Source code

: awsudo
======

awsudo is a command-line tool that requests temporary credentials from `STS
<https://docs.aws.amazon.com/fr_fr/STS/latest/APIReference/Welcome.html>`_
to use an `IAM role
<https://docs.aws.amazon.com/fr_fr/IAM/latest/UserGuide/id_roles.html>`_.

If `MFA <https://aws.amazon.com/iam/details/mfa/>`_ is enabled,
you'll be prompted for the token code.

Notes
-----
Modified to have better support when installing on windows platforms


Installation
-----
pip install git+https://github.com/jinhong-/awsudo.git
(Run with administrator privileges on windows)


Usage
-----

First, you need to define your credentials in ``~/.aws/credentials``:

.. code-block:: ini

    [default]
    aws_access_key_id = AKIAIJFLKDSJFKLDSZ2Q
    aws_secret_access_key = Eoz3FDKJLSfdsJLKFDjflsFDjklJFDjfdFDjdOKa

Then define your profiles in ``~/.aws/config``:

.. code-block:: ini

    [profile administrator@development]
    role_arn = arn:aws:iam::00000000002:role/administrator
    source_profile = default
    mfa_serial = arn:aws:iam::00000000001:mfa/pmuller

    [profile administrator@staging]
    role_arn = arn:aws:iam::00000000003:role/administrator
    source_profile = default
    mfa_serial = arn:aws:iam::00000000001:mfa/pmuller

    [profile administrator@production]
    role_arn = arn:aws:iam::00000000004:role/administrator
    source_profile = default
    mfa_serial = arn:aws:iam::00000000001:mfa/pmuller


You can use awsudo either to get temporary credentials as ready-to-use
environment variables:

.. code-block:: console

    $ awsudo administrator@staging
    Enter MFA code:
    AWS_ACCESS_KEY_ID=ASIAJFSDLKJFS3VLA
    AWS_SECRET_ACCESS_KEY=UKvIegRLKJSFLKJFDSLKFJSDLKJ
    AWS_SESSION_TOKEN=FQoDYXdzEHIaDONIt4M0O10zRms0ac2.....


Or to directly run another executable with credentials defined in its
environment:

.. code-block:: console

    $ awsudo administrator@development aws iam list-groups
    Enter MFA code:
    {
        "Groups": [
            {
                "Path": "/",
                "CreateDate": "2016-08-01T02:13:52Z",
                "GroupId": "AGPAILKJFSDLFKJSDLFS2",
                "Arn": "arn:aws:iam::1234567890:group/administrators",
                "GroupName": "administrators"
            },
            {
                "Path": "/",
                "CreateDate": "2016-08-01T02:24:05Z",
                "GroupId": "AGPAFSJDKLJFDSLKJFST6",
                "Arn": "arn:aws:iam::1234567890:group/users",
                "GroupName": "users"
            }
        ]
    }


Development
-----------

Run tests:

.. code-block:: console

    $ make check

|---|

## JOB
Could you transcribe the entries above word for word, from the line with "Then define your" down to the line with "[profile administrator@staging]", keeping both?

## SOLUTION BELOW
Then define your profiles in ``~/.aws/config``:

.. code-block:: ini

    [profile administrator@development]
    role_arn = arn:aws:iam::00000000002:role/administrator
    source_profile = default
    mfa_serial = arn:aws:iam::00000000001:mfa/pmuller

    [profile administrator@staging]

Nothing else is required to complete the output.